Google does not report performance. When they go off on these rain making projects, it’s natural to ask how many fish were caught as a result. Is that incremental new rainfall causing more fish to get caught. And Google won’t say anything about the profitability of rain making. They will never give you a profit and loss statement for all these projects: the dam eradication project, the project dredge a channel, the project to seed clouds. They will say that these are projects that will result in only one thing, which we do measure, which is the number of fish we catch in the delta of the Mississippi down by New Orleans. But so far although rainfall seems to be increasing exponentially there are not that many new fish.
So that’s where we struggle as analysts: is rainmaking good? Is the dam destruction process working? We can’t answer these question. And we don’t even know if Google themselves can. They might think of it as a strategic thing: it’s always better to have more rain than less and more water flowing. End of discussion.
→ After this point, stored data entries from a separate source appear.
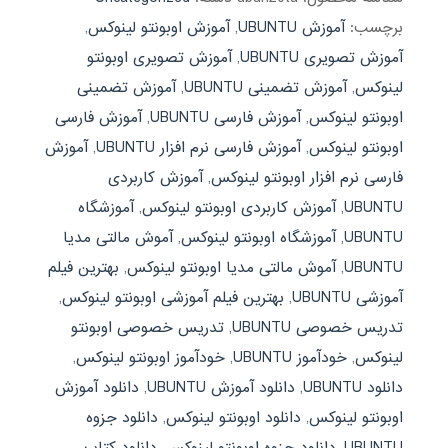
برچسب:
آموزش UBUNTU
,
آموزش اوبونتو لینوکس
,
آموزش تصویری UBUNTU
,
آموزش تصویری اوبونتو
لینوکس
,
آموزش تضمینی UBUNTU
,
آموزش تضمینی
اوبونتو لینوکس
,
آموزش فارسی UBUNTU
,
آموزش فارسی
اوبونتو لینوکس
,
آموزش فارسی نرم افزار UBUNTU
,
آموزش
فارسی نرم افزار اوبونتو لینوکس
,
آموزش کاربردی
UBUNTU
,
آموزش کاربردی اوبونتو لینوکس
,
آموزشگاه
UBUNTU
,
آموزشگاه اوبونتو لینوکس
,
آموش مالتی مدیا
UBUNTU
,
آموش مالتی مدیا اوبونتو لینوکس
,
بهترین فیلم
آموزشی UBUNTU
,
بهترین فیلم آموزشی اوبونتو لینوکس
,
تدریس خصوصی UBUNTU
,
تدریس خصوصی اوبونتو
لینوکس
,
خودآموز UBUNTU
,
خودآموز اوبونتو لینوکس
,
دانلود UBUNTU
,
دانلود آموزش UBUNTU
,
دانلود آموزش
اوبونتو لینوکس
,
دانلود اوبونتو لینوکس
,
دانلود جزوه
UBUNTU
,
دانلود جزوه اوبونتو لینوکس
,
دانلود کتاب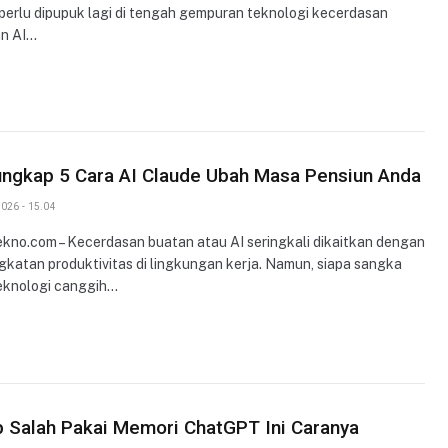
perlu dipupuk lagi di tengah gempuran teknologi kecerdasan
n AI…
ungkap 5 Cara AI Claude Ubah Masa Pensiun Anda
026 - 15.04
ekno.com – Kecerdasan buatan atau AI seringkali dikaitkan dengan
gkatan produktivitas di lingkungan kerja. Namun, siapa sangka
teknologi canggih…
 Salah Pakai Memori ChatGPT Ini Caranya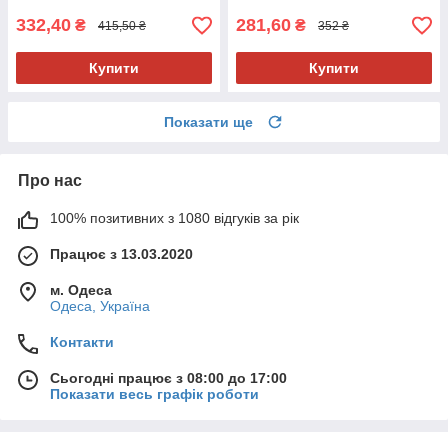
332,40
281,60
₴
₴
415,50 ₴
352 ₴
Купити
Купити
Показати ще
Про нас
100% позитивних з 1080 відгуків за рік
Працює з 13.03.2020
м. Одеса
Одеса, Україна
Контакти
Сьогодні працює з 08:00 до 17:00
Показати весь графік роботи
To borrow a phrase from Zuckerberg, it’s above my pay grade to know what all the consequences are. I have opinions as environmentalists have opinions and sometimes they have some data to back up those opinions. For instance whether a dam project is a good thing on balance. But they are bound to have partial answers because the cost/benefit analysis is definitely missing a lot of the costs and missing a lot of the benefits as well. You can’t put a number on a lot of these things.
That’s where we are today. Google and Android are forces which are are very powerful but which are, to a large degree, uncontrolled, even by their own managers.